Шереметев, привычно уткнув щеки в жемчужный ворот-козырь, фыркнул:

— Да кого там расспрашивать? Дитя неразумное, из-под лавки не видать. Только и бормочет "маменька" да "маменька".

— Во-от, — кивнул Трубецкой, — а у маменьки-то имя, поди, есть. Вот и дознайся.

— Спрашивал, сказывает, Мария.

— Пречистая? — встрепенулся Пожарский.

— Да ну, князь, мало ли Марий на белом свете. Могет, так матушку его и кличут.

— А самого-то мальца как звать?

— Молчит, не ответствует. Видать, подучил кто. Думайте, братцы, думайте, — Шереметев перекрестился на иконы в красном углу и снова обернулся к собеседникам. — Это должон быть кто-то из верхних бояр, нам ровня, с сынком такого возраста и женой по имени Марья. Никто на ум не приходит?

— Васька сказывал, тот стервец Гришкой Потаповым назвался, — напомнил Пожарский. — Как прибег ко мне вчерась, так мы с Дмитрием Тимофеичем и обомлели. Это ж надо такое удумать, мальцов поменять!

— Да помню я, помню, — отмахнулся Федор Иванович. — Запамятуешь тут, когда вы как оглашенные ко мне галопом прискакали.

— Дык боялись, как бы чего с мальчонкой дурного не вышло.

— И все ж жаль, что не поймали охламона. Хорошо хоть ребетенка из его рук успели вырвать. А ежели б мы его самого взяли, так допрос по всей форме учинили бы, и тут уж ему никуда не деться. Выложил бы нам все, и про хозяина свово взбалмошного, и про то, чей малец этот. Ох, святые угодники, еще недавно не было у меня ни одного дитяти, а теперь аж двое тут толкутся.

— Чай ты сам вызвался, — усмехнулся Пожарский, постукивая по ковру сафьяновым сапогом. — Васька сказывал, мол, того хозяина Иваном Петровичем кличут.

— Имя-то уж больно частое. — У нас пол-Москвы Иванов, и чуть не все Петровичи.

— У боярина Воротынского сын Алешка как раз такого возраста.

— А вот он как раз хоть и Иван, но Михайлович, — ответил Трубецкой и снова задумался.

Как же получить царский венец? Чем, к примеру, взял этот Петька приблудный? Чудесами. Это князь Дмитрий знал доподлинно: его палаты находились на Никольской, в одной улице от двора боярина Шереметева, и слухи через челядь доходили мгновенно. Но в чудесах он был не силен, значит, придется придумывать что-то реальное.

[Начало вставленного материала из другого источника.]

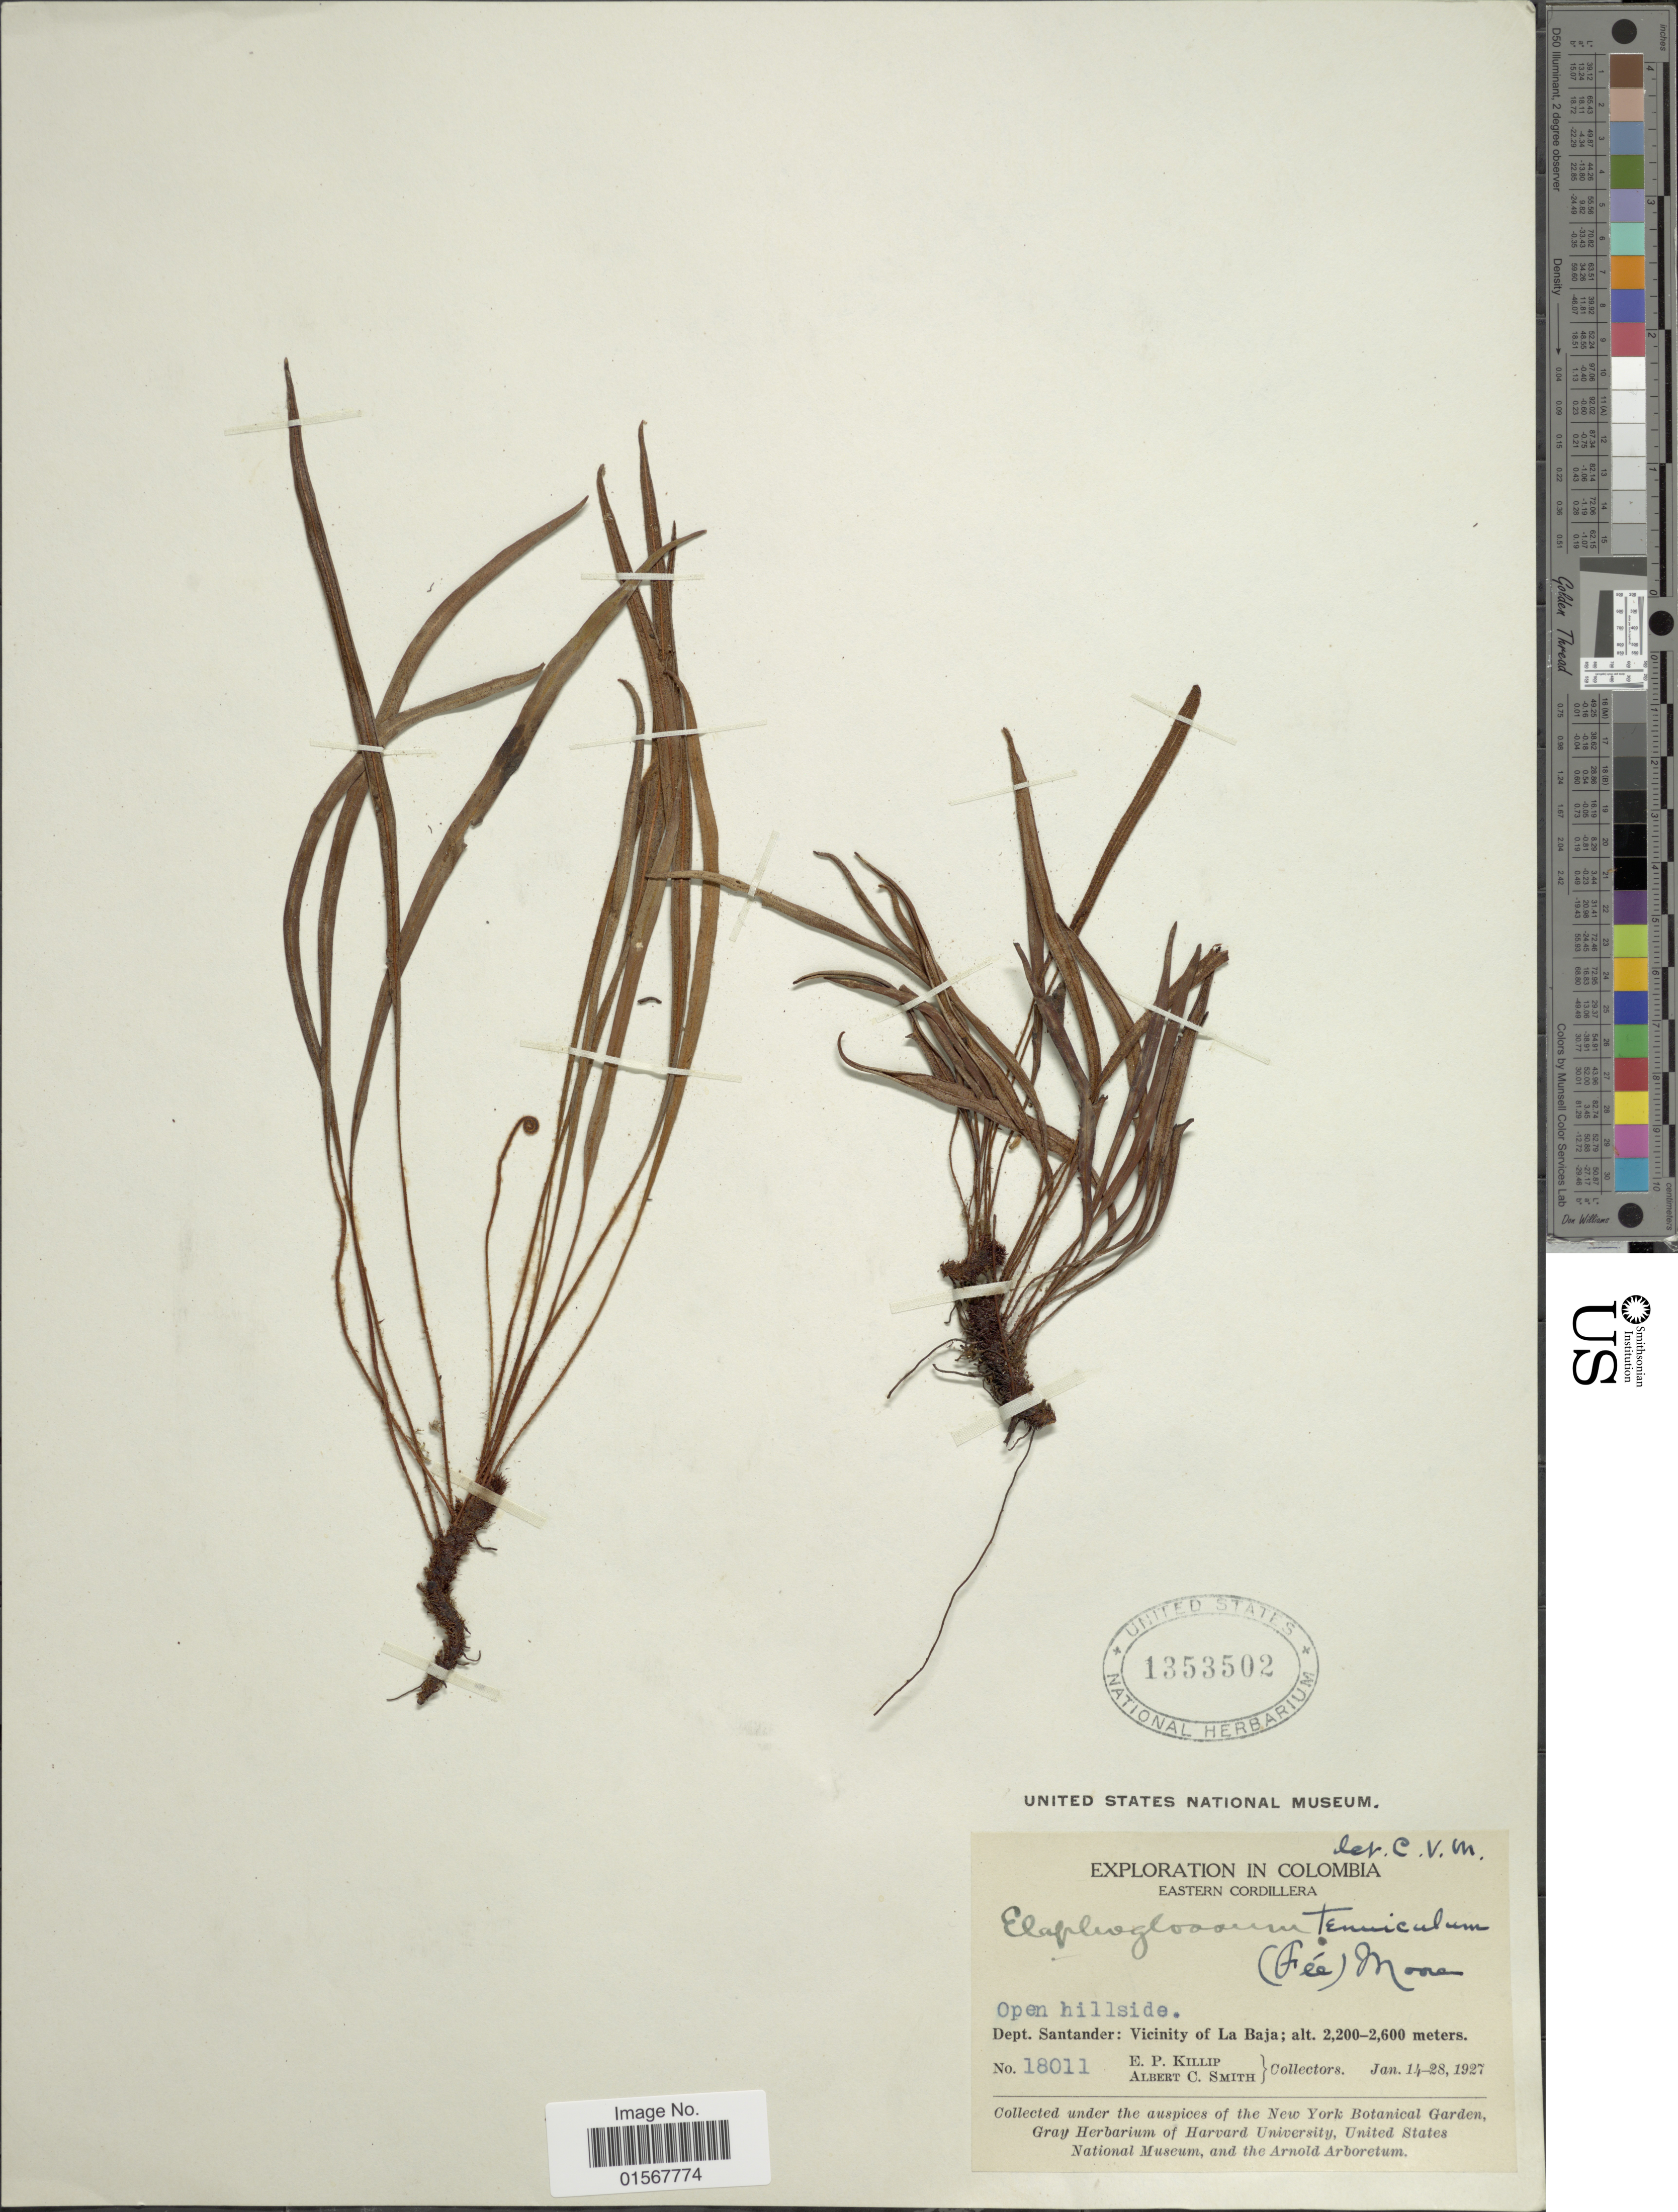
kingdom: Plantae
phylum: Tracheophyta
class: Polypodiopsida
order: Polypodiales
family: Dryopteridaceae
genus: Elaphoglossum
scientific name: Elaphoglossum tenuiculum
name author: (Fée) Baker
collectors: E. P. Killip & A. C. Smith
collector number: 18011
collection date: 1927-01-14/1927-01-28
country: Colombia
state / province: Santander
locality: Dept. Santander; Vicinity of La Baja, Eastern cordillera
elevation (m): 2200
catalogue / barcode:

"Надобно казаков к себе перетянуть. Ежели они мое имя выкрикнут, могет, Собор и не посмеет ослушаться. Но что же измыслить, дабы они за меня встали?"

Князь сидел, погрузившись в свои мысли и не слыша того, о чем говорили Шереметев с Пожарским. Ему вспомнилось, как все любили молодого полководца Михайло Скопина-Шуйского, как горевали, когда он умер. А разве у него, Трубецкого, меньше военных заслуг перед Русью? Вот если бы… А что, это мысль! Тогда и чудо можно будет явить. Как раз у Мстиславского скоро именины…

Дмитрий Тимофеевич замер, устремив горящий взгляд на иконы. В голове молниями мелькали идеи. Не прошло и минуты, как план полностью сложился.

— Что ты, князь, все безмолвствуешь? Аль измыслил чего?

Ответить Трубецкой не успел. Раздался тихий стук, низенькая, обитая сукном дверь приоткрылась, и в комнату заглянула сенная девка. Робко вошла, поклонилась в пол и негромко сказала:

— Боярыня Воротынская пожаловали, батюшка.

Все трое переглянулись, Пожарский радостно хлопнул в ладоши.

— Вот оно, Федор Иваныч!

— И то. Чую, неспроста, — кивнул Шереметев. — С чего б боярыне вдруг ко мне жаловать.

Он вскочил, засуетился, затряс бородой.

— Вы бы, князья, вон за той дверцей схоронились покамест. Там, в спаленке, и ребетенок этот безымянный сидит, порасспрошайте, могет, вам откроется.

Гости поднялись и направились во внутренние покои, а хозяин обернулся к сенной девушке:

— Проси!

Минуту спустя дверь снова отворилась, и вошла Мария Воротынская в серебряном парчовом летнике, подбитом мехом, с длинными, до пола, рукавами. Жемчуг на воротнике и манжетах скупо поблескивал в лучах падающего из оконца света. Склонившись под низкой притолокой, она шагнула в комнату, бледная, дрожащая.

— Боярыня Марья Петровна! — Шереметев улыбнулся и, расставив руки, слегка, по чину, наклонил голову.

— Здравствуй, батюшка Федор Иванович.

— Благодарствую за милость, проходи, матушка, усаживайся. Вмале трапезничать станем, уж не побрезгуй.

Умоляюще сложив руки, Мария с тоской взглянула на Шереметева.